Most presidents are known best for what they did in the Oval Office, but former president Jimmy Carter is known just as much for what he did outside it.
His life’s work, after leaving the White House, has formed a legacy of affordable housing for the nation’s citizens living on the fault line of poverty, including here in Central New York.
In Syracuse, for example, a construction crew worked together this Spring to build a house on Fairdale Avenue.
They were volunteering for the local Habitat for Humanity, laying floorboards over the skeleton floor of the new home on the South side of Salt City.
Habitat's executive director Sarah Bruce was checking on the work and took a moment to recount a a common legend about former President Carter.
“Somebody was up on a ladder and said, ‘Hey, can you hand me up some nails?’” to which she said a Habitat volunteer looked down and saw, “There was Jimmy Carter handing them up the nails... he worked alongside and with everybody.”
While Carter’s volunteer work never made its way to Syracuse specifically, she said the impact of his going beyond the demanding work it takes to raise a roof has inspired volunteers everywhere.
“Even if people don't know exactly what Habitat for Humanity is or how our program works, they've heard of Jimmy Carter,” Bruce said.
On its website, Syracuse Habitat shows over the past three decades it has built, or renovated, more than 80 homes in Onondaga County. Thanks to volunteers like Scott Dutcher, who was part of the Fairdale Home construction crew.

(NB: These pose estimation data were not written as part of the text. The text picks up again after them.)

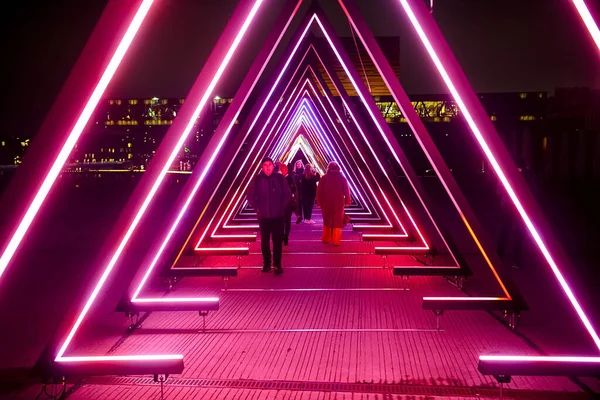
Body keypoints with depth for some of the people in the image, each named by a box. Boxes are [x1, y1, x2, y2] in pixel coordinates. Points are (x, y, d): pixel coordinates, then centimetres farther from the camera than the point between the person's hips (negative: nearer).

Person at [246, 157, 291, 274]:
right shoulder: (257, 179, -4)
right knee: (264, 241, 9)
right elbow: (250, 196, 5)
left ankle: (277, 264, 11)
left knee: (277, 241, 2)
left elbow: (287, 195, 3)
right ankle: (266, 264, 21)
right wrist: (257, 207, -2)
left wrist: (282, 207, -2)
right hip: (263, 216, 1)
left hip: (278, 216, -1)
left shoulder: (280, 178, -4)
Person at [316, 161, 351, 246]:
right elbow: (346, 190, -2)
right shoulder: (342, 178, 0)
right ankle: (336, 240, -3)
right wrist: (347, 201, 4)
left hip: (326, 202, 1)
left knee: (327, 221, 16)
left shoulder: (324, 178, -1)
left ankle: (326, 238, 22)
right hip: (338, 203, -1)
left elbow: (319, 190, -3)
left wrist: (319, 201, 4)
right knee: (337, 222, 2)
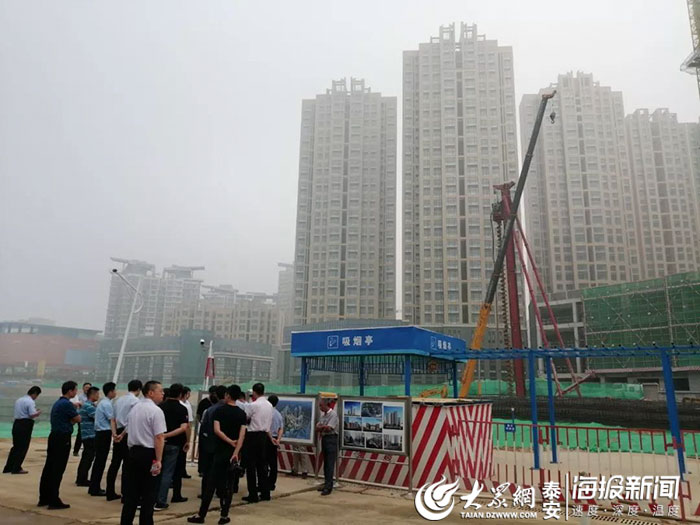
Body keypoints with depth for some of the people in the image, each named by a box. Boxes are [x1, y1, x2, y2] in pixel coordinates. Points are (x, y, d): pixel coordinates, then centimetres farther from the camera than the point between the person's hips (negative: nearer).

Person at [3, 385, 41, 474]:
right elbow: (32, 415, -21)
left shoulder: (19, 400, 15)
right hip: (26, 425, -8)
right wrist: (38, 413, 0)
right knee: (23, 448, 2)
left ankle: (8, 468, 19)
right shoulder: (31, 402, -12)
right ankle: (16, 468, 5)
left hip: (16, 424, 8)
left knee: (16, 446, 16)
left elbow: (20, 412, 19)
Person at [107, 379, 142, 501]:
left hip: (118, 433, 8)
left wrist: (115, 433, 1)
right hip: (128, 434, -7)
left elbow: (113, 419, 11)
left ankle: (110, 493, 20)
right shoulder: (135, 401, -10)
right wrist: (122, 435, -12)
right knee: (127, 465, -2)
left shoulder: (118, 400, 15)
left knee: (114, 463, 13)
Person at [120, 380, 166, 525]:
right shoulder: (156, 411, -14)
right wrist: (158, 460, -17)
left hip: (133, 452, 7)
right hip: (148, 454, -7)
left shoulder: (134, 409, 11)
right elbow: (159, 437, -19)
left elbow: (128, 431, 17)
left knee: (131, 492, 14)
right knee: (148, 494, 4)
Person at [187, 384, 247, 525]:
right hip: (233, 452, 2)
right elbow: (242, 435, -9)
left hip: (220, 451, -2)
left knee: (211, 483, 4)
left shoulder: (219, 410, -6)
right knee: (229, 485, 9)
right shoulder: (242, 414, 1)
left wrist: (230, 442, -9)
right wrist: (236, 452, -14)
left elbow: (217, 430, -17)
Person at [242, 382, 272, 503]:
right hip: (264, 435, 7)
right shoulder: (269, 405, 6)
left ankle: (253, 495, 3)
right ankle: (265, 493, 18)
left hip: (253, 436, -7)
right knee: (262, 465, 14)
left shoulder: (253, 405, -15)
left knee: (251, 466, 1)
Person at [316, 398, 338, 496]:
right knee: (325, 464, 11)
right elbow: (317, 428, 9)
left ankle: (328, 487, -10)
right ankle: (327, 484, 18)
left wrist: (321, 427, -3)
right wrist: (324, 428, -11)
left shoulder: (333, 414, -12)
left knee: (330, 464, -9)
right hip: (324, 439, 8)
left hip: (331, 439, -8)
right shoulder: (322, 415, 13)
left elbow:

“We’ve been working on flooring,” he said while he surveyed the work already underway. So, putting together some vinyl tile flooring for bedrooms and the hallway. It will work its way towards the living area of the home.”
Habitat for Humanity has been building two or three homes a year, with plans to do more. Officials say funding is the main restriction. The organization says the non-profit relies on the community to get the job done, as it tries to ease the affordable housing shortage in Onondaga County.